### Task description
Count the lines in the listing that contain the string "FACE", treating case as significant, and reply with the number only.

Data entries
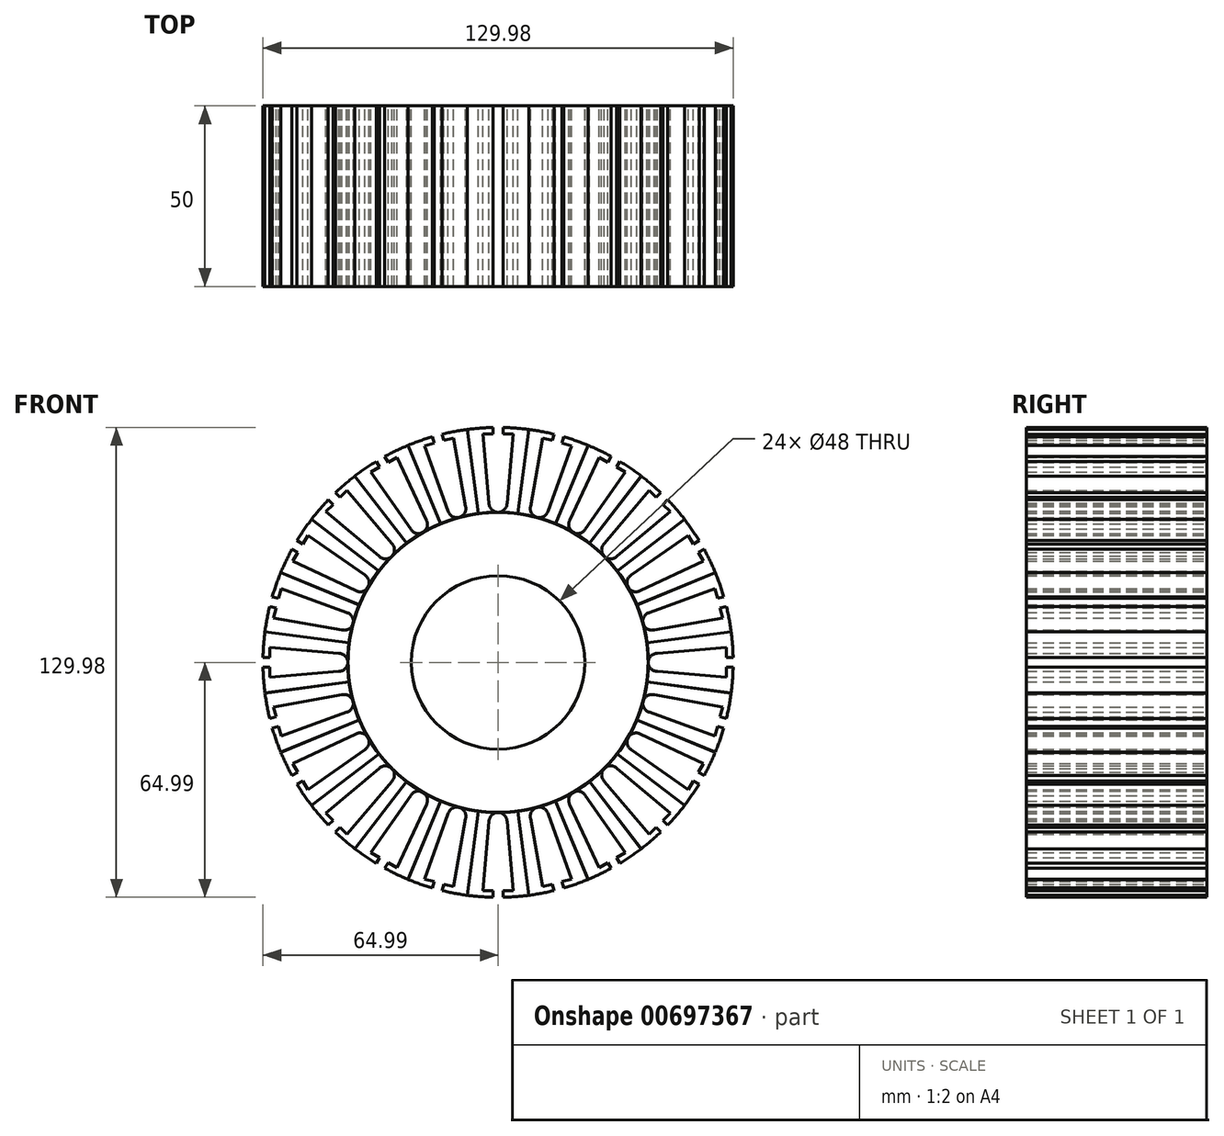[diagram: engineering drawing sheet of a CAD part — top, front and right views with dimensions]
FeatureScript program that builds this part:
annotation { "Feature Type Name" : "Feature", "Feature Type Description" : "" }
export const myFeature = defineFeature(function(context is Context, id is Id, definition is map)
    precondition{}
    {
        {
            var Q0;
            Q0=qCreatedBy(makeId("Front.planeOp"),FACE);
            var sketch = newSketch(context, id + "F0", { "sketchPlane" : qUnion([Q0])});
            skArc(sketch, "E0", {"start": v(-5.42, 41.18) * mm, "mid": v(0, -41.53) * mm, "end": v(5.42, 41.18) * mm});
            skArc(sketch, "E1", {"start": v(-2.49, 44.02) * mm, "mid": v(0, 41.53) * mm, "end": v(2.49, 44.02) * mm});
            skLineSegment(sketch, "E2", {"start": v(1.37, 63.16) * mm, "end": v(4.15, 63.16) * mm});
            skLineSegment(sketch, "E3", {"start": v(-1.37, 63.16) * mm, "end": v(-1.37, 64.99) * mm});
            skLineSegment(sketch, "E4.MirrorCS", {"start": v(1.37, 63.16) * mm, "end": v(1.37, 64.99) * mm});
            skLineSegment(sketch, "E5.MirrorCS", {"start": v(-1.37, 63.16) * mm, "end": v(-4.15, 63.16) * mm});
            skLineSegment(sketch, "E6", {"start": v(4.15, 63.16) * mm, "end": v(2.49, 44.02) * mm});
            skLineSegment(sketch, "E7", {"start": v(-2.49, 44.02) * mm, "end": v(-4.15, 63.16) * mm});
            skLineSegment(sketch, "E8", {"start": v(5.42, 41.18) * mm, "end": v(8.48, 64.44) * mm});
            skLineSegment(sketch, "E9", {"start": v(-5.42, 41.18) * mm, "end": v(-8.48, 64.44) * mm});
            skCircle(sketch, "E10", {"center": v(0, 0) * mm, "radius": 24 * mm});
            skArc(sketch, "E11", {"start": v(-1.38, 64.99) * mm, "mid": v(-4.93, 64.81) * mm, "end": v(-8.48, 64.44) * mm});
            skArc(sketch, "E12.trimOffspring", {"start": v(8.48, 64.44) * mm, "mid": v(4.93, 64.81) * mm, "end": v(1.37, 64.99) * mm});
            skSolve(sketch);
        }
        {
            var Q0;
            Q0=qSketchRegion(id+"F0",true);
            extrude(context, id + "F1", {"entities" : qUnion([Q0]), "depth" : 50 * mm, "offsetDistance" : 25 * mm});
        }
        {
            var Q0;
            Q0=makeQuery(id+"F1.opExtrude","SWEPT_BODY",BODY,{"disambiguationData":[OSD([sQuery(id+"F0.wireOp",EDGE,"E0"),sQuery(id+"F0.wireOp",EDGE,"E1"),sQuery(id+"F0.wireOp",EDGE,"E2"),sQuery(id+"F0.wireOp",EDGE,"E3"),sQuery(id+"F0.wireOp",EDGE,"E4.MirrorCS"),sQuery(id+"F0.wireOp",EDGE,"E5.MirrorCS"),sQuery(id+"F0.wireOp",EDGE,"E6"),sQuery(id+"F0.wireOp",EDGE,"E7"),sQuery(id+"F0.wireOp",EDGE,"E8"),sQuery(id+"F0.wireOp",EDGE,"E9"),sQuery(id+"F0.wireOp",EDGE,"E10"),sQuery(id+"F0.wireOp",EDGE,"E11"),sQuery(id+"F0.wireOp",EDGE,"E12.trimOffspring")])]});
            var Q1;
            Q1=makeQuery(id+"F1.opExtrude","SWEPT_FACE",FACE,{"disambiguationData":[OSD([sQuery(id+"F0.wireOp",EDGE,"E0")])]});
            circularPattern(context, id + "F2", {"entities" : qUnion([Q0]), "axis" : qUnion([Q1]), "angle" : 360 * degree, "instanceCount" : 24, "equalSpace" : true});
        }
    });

### Exercise solution
2